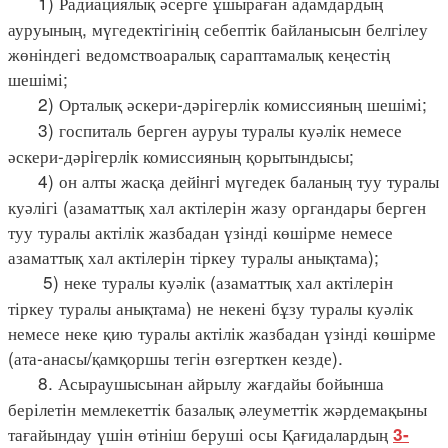
1) Радиациялық әсерге ұшыраған адамдардың
ауруының, мүгедектігінің себептік байланысын белгілеу
жөніндегі ведомствоаралық сараптамалық кеңестің
шешімі;
2) Орталық әскери-дәрігерлік комиссияның шешімі;
3) госпиталь берген ауруы туралы куәлік немесе
әскери-дәрiгерлiк комиссияның қорытындысы;
4) он алты жасқа дейiнгi мүгедек баланың туу туралы
куәлігі (азаматтық хал актілерін жазу органдары берген
туу туралы актілік жазбадан үзінді көшірме немесе
азаматтық хал актілерін тіркеу туралы анықтама);
5) неке туралы куәлік (азаматтық хал актілерін
тіркеу туралы анықтама) не некені бұзу туралы куәлік
немесе неке қию туралы актілік жазбадан үзінді көшірме
(ата-анасы/қамқоршы тегін өзгерткен кезде).
8. Асыраушысынан айрылу жағдайы бойынша
берілетін мемлекеттік базалық әлеуметтік жәрдемақыны
тағайындау үшін өтініш беруші осы Қағидалардың
3-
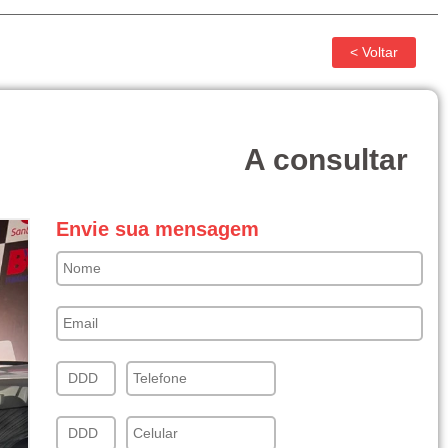
A consultar
Envie sua mensagem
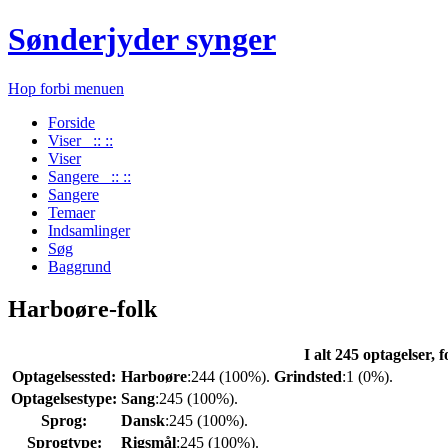
Sønderjyder synger
Hop forbi menuen
Forside
Viser :: ::
Viser
Sangere :: ::
Sangere
Temaer
Indsamlinger
Søg
Baggrund
Harboøre-folk
I alt 245 optagelser, 
Optagelsessted:
Harboøre
:244 (100%).
Grindsted
:1 (0%).
Optagelsestype:
Sang
:245 (100%).
Sprog:
Dansk
:245 (100%).
Sprogtype:
Rigsmål
:245 (100%).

__WHAT IS NEEDED__. Count the lines in the material that contain the string "немесе", and reply with only the number.

__OUTPUT FOR THIS TASK__. 3